We will talk about the 64-bit processors that will drive our next personal computers forward. The projects by Intel and AMD are innovative and, if the promises are kept, in less than a year they should be on store shelves. These new architectures promise to take parallelism even farther, providing mechanisms for the compilers to pass to the CPUs not only efficiently organized instructions, but mainly how and which can be executed in parallel.

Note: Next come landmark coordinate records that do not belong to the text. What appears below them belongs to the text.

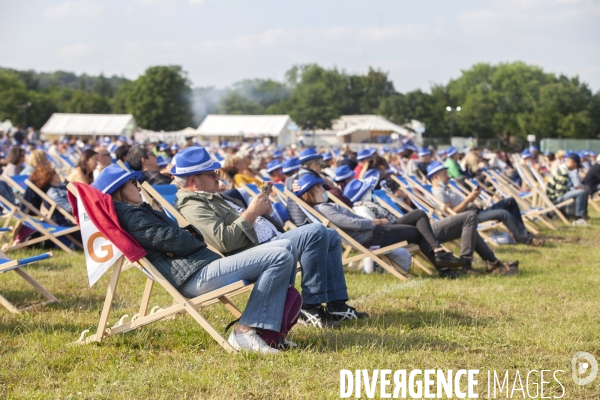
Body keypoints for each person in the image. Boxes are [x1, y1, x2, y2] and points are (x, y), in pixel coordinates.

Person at [91, 165, 297, 354]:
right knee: (278, 256)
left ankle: (271, 333)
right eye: (133, 184)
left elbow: (182, 238)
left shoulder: (138, 213)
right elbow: (179, 240)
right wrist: (186, 239)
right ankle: (245, 332)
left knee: (286, 246)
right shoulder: (133, 217)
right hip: (194, 276)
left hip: (200, 266)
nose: (138, 188)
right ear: (119, 192)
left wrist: (184, 239)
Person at [172, 147, 368, 328]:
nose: (218, 177)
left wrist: (263, 212)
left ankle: (336, 304)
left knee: (331, 235)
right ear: (193, 181)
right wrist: (252, 212)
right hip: (251, 253)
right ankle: (311, 306)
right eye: (212, 173)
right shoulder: (192, 205)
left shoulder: (211, 196)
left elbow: (245, 222)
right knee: (315, 231)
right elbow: (225, 241)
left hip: (269, 242)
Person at [301, 175, 465, 277]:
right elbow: (352, 223)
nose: (324, 188)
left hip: (377, 232)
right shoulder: (323, 208)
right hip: (374, 235)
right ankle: (443, 267)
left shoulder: (325, 206)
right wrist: (378, 221)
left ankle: (438, 252)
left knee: (419, 214)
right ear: (315, 189)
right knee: (416, 232)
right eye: (320, 186)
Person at [427, 161, 544, 247]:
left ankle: (519, 234)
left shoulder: (446, 188)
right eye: (444, 174)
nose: (448, 176)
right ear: (435, 177)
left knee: (510, 202)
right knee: (503, 214)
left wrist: (473, 198)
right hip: (468, 218)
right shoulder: (438, 193)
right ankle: (527, 239)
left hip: (475, 210)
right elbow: (453, 214)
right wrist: (469, 198)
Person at [546, 153, 589, 226]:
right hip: (555, 199)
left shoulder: (561, 168)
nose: (576, 168)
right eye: (576, 165)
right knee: (581, 193)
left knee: (580, 192)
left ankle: (582, 215)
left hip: (553, 197)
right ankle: (578, 217)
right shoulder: (563, 172)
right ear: (572, 162)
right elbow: (559, 193)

When we talk about 64-bit CPUs, it is important to elucidate a certain confusion that is made with present processors. We should have it clear in our minds that all the present processors, Intel or AMD, are 32-bit CPUs. The Pentium 4 or the Athlon have 64-bit data bus, but the CPU architecture is of 32 bits. In this article, we will see what the AMD is planning for its 64-bit architecture.

AMD x86-64 Architecture

We start with a question: how to make the transition from the 32-bit CPUs to the 64-bit one? AMD is answering this question with an architecture that, besides the 64-bit environment, promises compatibility with al the programs developed to 16 and 32 bits. The aim is to offer a low cost solution for the users to make this transition in a very easy way. With an architecture compatible to the x86 world, the board and software manufacturers and the users can manage their investments more easily. The idea is to offer a secure bridge for the transition from 32 to 64 bits. The 64 -computing is directed to applications that are very hungry for memory, such as the great databases, the CAD tools and the simulations that, according to the present features, are limited by the 4 GB address space.

Very little time ago, people used to say that the RISC CPUs would definitely go beyond the CISC architectures. However, it did not happen and the present CISC computers got on the same footing with the RISC, in terms of integer data operations, and have already reduced a lot the disadvantage they had in operations with floating point. That is why, states AMD, the next performance gains will have more to do with the implementing techniques (e.g.: parallelism) than with the instruction set: RISC, CISC-64 or VLIW. In fact, there is a certain abuse with these names, because the present x86 CPUs have only one CISC external layer, and its core was formed by RISC computers.

AMD is calling its new architecture x86-64 and it will be started with a family of processors that have the code name Hammer (the first project, code-named clawhammer, was released as Athlon 64). The 64-bit strategy by AMD is the extension of the present x86 CPUs to work at 64 bits, with the introduction of the so called Long Mode. This solution is safe because it has already been employed at the time of the transition from 16 bits (8088 and 286 CPUs) to 32 bits (386 CPUs and forward). Since long ago, the 32-bit CPUs operate in two modes. When in real mode, they become like the old 8088, but, when in protected mode, they offer 32-bit features, with task and memory managers. The x86-64 architecture offers a new mode called Long Mode, which serves for setting the CPU to operate at 64 bits. When in long mode, besides the 64-bit features, registers extended to 64 bits are offered and, besides that, new registers have been added. Let's go to the study of this new mode.